Parallelization Guide
=====================

This guide explains how QCANT parallelizes two expensive algorithm stages:

- ADAPT-VQE operator-pool commutator/gradient scoring
- qscEOM matrix-element construction

What Is Parallelized
--------------------

ADAPT-VQE

- Parallelized: independent commutator evaluations across candidate operators.
- Serial: ADAPT iteration loop and parameter optimization.

qscEOM

- Parallelized: diagonal and off-diagonal matrix-element evaluations.
- Serial: final matrix assembly and eigenvalue solve.

How To Enable It
----------------

ADAPT-VQE parallel gradients:

.. code-block:: python

   params, excitations, energies = QCANT.adapt_vqe(
       symbols=symbols,
       geometry=geometry,
       adapt_it=3,
       basis="sto-3g",
       charge=0,
       spin=1,
       active_electrons=5,
       active_orbitals=5,
       device_name="default.qubit",
       parallel_gradients=True,
       parallel_backend="process",   # process | thread | auto
       max_workers=8,
       gradient_chunk_size=2,
   )

qscEOM parallel matrix construction:

.. code-block:: python

   values = QCANT.qscEOM(
       symbols=symbols,
       geometry=geometry,
       active_electrons=6,
       active_orbitals=6,
       charge=0,
       params=params,
       ash_excitation=ash_excitation,
       basis="sto-3g",
       method="pyscf",
       shots=0,
       symmetric=True,
       parallel_matrix=True,
       parallel_backend="process",   # process | thread | auto
       max_workers=8,
       matrix_chunk_size=20,
   )

Backend Selection
-----------------

- ``parallel_backend="process"``: preferred for CPU-bound QNode-heavy workloads.
- ``parallel_backend="thread"``: useful where process creation is restricted.
- ``parallel_backend="auto"``:
  uses process backend on POSIX and thread backend on Windows.
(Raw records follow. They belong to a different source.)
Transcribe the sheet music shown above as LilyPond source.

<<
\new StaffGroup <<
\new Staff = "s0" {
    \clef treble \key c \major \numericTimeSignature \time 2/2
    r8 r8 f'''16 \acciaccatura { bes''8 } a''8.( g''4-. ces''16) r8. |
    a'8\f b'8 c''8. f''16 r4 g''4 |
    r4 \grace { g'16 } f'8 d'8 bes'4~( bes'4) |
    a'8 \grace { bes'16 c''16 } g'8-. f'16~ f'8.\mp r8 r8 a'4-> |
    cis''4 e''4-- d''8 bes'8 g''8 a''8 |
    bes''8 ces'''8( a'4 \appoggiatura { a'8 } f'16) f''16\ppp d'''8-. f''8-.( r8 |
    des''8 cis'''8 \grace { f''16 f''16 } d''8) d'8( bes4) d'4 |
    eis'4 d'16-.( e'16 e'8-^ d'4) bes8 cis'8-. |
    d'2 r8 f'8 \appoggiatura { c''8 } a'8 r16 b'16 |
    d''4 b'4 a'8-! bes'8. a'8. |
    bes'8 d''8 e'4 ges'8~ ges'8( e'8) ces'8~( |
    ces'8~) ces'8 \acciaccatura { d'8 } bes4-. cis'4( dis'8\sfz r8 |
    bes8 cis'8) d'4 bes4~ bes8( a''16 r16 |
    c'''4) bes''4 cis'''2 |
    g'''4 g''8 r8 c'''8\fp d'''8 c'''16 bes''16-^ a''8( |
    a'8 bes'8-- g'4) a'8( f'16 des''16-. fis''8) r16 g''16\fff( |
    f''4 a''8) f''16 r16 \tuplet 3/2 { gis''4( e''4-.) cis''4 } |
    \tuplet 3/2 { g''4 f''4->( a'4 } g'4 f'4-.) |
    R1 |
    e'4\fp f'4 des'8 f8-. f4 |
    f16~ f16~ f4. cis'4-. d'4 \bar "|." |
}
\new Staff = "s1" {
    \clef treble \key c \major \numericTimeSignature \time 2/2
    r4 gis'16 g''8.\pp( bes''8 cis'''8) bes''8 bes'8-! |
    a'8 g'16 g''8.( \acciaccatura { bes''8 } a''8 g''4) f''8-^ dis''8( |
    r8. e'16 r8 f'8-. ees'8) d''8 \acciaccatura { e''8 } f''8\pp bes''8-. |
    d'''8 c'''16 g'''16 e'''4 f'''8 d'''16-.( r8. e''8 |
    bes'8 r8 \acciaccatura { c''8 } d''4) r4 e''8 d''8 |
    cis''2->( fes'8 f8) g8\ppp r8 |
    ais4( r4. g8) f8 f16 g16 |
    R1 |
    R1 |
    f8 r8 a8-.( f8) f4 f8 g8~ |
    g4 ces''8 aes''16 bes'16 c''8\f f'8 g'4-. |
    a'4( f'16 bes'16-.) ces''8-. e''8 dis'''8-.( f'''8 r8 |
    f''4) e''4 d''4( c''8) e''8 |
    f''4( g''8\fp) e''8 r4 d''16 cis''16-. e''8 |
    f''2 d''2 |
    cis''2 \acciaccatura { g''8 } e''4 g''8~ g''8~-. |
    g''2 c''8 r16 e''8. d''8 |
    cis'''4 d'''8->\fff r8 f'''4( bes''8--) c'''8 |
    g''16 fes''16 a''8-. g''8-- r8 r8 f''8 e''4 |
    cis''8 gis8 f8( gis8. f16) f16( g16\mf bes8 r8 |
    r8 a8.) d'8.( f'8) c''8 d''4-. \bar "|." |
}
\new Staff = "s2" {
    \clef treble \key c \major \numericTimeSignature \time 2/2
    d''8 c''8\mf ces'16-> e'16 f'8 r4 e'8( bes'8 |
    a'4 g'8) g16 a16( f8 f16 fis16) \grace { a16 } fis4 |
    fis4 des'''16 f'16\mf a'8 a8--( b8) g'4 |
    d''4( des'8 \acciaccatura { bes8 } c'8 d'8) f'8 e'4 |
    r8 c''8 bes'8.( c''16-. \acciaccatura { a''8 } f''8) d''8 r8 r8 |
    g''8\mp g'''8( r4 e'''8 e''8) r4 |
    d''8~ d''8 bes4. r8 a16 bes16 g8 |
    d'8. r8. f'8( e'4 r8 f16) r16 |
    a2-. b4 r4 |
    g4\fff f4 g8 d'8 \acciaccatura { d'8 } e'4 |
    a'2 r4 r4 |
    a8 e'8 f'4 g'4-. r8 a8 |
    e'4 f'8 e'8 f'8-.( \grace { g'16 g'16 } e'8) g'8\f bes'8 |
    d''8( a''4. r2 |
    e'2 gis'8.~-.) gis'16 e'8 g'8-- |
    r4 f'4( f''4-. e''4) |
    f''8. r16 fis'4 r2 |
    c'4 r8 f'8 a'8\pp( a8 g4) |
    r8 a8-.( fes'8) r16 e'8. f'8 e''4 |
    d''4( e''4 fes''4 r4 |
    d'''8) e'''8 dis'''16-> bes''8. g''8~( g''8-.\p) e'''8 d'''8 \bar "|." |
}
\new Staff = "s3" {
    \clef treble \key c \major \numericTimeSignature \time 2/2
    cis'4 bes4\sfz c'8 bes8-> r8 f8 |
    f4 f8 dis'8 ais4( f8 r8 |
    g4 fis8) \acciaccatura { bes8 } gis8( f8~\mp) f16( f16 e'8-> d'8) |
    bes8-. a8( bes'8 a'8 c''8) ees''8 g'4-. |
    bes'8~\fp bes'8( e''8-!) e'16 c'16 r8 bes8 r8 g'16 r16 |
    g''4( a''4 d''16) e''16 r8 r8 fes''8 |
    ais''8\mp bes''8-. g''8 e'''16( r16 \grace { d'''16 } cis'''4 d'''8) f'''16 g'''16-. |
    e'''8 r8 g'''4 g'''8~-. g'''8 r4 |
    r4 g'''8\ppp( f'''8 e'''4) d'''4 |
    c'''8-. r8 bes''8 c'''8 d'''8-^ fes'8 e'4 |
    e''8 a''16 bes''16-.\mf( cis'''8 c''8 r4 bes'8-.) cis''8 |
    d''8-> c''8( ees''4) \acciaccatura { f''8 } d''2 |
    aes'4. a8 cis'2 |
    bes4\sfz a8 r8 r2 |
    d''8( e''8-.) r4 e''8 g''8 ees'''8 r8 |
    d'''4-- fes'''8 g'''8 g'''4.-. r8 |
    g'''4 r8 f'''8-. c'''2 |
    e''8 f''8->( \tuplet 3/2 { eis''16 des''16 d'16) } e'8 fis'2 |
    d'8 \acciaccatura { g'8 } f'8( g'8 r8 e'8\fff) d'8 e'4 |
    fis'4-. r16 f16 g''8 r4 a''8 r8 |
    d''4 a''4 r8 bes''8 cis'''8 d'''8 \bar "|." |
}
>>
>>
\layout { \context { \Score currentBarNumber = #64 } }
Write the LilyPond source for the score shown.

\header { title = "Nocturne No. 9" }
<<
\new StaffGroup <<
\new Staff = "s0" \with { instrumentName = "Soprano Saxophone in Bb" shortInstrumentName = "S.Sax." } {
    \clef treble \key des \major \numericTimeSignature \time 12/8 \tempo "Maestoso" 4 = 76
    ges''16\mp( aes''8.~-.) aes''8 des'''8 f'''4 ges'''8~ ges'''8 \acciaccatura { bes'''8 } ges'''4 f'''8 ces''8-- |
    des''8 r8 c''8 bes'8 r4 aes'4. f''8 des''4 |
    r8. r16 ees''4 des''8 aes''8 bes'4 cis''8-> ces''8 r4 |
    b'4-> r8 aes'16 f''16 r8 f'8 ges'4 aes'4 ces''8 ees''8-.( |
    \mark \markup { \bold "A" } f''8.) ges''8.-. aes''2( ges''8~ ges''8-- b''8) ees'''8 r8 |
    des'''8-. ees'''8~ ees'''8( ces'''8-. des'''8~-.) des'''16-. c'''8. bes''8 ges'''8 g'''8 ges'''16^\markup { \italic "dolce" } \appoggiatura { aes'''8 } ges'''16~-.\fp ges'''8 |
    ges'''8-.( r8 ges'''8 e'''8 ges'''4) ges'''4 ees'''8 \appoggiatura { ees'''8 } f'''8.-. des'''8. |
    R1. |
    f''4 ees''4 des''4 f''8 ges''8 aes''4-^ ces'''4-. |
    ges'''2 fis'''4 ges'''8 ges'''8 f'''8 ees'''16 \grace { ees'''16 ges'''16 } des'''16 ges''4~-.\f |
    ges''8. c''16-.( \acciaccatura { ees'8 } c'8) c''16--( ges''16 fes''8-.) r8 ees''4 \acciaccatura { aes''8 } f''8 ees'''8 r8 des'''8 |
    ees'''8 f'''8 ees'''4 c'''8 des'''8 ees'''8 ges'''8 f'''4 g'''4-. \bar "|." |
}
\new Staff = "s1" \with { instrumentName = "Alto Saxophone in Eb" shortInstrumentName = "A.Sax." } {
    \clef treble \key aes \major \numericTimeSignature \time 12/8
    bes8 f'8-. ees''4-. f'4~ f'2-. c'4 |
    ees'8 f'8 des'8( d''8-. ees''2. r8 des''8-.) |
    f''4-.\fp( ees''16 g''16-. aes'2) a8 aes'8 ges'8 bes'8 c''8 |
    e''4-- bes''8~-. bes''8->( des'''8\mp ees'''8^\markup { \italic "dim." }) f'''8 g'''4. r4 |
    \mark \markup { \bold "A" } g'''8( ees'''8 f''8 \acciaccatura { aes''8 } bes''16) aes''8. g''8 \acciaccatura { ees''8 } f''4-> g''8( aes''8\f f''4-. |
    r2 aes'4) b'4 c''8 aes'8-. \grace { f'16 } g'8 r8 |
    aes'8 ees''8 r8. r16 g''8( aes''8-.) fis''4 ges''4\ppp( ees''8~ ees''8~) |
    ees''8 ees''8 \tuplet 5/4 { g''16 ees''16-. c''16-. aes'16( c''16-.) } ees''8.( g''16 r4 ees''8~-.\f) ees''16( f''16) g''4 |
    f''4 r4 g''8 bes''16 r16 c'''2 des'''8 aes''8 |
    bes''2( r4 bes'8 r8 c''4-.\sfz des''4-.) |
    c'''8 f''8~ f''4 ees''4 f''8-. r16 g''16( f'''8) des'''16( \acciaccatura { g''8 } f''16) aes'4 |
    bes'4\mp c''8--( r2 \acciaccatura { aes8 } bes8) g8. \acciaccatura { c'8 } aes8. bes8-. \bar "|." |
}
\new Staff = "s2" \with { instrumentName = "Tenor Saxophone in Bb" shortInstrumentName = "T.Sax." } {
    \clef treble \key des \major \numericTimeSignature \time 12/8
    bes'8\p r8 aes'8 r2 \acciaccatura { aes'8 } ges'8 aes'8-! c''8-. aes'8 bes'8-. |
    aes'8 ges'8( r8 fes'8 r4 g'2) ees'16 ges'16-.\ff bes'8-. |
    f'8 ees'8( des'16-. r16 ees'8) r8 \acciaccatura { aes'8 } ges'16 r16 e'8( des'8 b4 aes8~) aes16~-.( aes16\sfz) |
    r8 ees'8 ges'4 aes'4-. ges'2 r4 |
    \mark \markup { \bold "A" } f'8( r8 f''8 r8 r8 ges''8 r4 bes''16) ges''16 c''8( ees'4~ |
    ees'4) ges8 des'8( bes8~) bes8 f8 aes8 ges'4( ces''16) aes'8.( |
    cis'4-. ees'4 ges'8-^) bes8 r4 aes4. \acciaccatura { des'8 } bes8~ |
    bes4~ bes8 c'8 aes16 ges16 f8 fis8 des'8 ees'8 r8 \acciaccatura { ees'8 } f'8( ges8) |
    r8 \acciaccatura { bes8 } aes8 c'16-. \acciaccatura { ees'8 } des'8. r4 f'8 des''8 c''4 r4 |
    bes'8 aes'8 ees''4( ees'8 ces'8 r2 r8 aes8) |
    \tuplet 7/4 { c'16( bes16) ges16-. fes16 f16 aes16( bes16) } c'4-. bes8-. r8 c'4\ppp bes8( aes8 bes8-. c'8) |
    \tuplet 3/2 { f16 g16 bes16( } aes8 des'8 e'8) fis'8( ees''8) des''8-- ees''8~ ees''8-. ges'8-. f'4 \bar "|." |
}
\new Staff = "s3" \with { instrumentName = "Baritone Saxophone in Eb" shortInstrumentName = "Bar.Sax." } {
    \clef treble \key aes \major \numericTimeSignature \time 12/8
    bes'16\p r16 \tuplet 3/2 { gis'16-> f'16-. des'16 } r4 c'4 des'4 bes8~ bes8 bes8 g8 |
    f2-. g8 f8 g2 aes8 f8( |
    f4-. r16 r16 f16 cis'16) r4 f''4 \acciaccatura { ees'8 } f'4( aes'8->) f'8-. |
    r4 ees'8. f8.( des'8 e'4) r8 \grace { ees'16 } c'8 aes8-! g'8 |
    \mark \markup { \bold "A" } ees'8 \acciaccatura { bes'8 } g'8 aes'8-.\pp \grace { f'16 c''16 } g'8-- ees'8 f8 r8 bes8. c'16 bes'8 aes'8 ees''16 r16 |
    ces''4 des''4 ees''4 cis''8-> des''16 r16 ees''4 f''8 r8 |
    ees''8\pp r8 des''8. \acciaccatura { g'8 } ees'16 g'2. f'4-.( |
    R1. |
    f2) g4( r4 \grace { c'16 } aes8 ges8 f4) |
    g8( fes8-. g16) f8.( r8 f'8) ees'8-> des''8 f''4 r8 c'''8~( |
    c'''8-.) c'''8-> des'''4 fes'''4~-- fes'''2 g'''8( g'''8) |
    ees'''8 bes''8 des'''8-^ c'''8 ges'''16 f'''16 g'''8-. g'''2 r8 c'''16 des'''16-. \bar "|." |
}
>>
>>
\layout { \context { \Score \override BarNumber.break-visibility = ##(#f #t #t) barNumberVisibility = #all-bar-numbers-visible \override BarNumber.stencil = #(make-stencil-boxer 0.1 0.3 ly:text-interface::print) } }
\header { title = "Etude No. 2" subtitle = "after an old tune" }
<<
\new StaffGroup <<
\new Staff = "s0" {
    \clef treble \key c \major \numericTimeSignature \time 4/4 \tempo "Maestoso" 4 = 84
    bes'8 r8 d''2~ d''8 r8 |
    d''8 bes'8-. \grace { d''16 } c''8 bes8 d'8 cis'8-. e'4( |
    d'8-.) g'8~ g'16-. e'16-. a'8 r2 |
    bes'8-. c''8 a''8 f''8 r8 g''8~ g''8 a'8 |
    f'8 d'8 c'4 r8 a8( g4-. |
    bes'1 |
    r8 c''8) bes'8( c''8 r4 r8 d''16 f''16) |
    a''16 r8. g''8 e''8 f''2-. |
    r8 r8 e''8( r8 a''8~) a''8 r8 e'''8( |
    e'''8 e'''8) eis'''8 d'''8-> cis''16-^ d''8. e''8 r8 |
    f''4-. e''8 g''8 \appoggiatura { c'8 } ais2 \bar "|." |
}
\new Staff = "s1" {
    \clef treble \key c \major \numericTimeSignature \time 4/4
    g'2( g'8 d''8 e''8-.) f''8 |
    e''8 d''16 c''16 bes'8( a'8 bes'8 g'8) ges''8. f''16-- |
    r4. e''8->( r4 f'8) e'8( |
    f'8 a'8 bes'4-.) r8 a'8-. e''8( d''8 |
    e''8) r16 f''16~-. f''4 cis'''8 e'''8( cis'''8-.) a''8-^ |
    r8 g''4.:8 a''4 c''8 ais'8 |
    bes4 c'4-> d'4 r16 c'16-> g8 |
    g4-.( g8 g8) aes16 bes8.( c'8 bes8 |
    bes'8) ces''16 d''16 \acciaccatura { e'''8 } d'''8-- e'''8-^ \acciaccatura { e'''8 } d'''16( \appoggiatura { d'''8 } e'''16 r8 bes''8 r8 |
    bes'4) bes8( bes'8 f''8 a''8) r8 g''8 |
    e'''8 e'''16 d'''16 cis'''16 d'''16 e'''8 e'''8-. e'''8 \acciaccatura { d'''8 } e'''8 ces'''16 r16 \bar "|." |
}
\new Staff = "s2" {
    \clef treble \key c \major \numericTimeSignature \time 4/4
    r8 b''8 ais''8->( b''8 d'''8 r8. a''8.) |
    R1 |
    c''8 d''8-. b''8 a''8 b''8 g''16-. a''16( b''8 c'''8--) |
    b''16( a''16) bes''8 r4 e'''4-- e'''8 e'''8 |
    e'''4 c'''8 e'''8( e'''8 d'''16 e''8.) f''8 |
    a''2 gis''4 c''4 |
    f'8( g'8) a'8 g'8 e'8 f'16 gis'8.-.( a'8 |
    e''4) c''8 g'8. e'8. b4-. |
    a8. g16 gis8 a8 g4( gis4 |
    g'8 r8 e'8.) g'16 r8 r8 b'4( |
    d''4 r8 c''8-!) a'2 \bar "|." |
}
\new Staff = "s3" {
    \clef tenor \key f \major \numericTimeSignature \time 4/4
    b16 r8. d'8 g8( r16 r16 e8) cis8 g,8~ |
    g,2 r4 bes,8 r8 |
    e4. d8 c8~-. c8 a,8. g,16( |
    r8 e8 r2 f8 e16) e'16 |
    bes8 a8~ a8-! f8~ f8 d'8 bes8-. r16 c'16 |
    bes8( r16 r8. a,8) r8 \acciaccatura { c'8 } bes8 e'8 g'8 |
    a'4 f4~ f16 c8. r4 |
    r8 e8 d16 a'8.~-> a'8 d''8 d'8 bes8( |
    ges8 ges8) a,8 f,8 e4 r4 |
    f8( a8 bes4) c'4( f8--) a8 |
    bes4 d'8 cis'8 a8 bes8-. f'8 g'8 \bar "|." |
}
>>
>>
If process pools cannot be created (restricted environment), QCANT falls back
to thread backend automatically.

Tuning Parameters
-----------------

- ``max_workers``:
  worker count for the selected backend.
- ``gradient_chunk_size``:
  number of ADAPT candidates per submitted task.
- ``matrix_chunk_size``:
  number of qscEOM matrix entries per submitted task.

Practical defaults:

- Start with ``max_workers`` in ``[2, 4, 8]``.
- For ADAPT gradients, start ``gradient_chunk_size=2``.
- For larger qscEOM matrices, use smaller chunks (for example ``20``) to
  improve load balance.

Benchmarking
------------

QCANT includes a benchmark script:

.. code-block:: bash

   python scripts/benchmark_parallel_adapt_qsceom.py --profile small --repeats 1
   python scripts/benchmark_parallel_adapt_qsceom.py --profile large --repeats 1

Options:

- ``--profile small|large``: workload size.
- ``--workers 1 2 4 8``: worker counts to test.
- ``--repeats N`` and ``--warmup N``: timing controls.
- ``--outdir <path>``: output directory for CSV and plot.

Outputs:

- ``benchmark_parallel_adapt_qsceom.csv``
- ``benchmark_parallel_adapt_qsceom_speedup.png``

Notes
-----

- Results depend on backend/device availability and CPU topology.
- Set BLAS/OpenMP thread limits to avoid oversubscription when benchmarking.
- Expect diminishing returns once synchronization and scheduling overhead
  approaches per-task compute cost.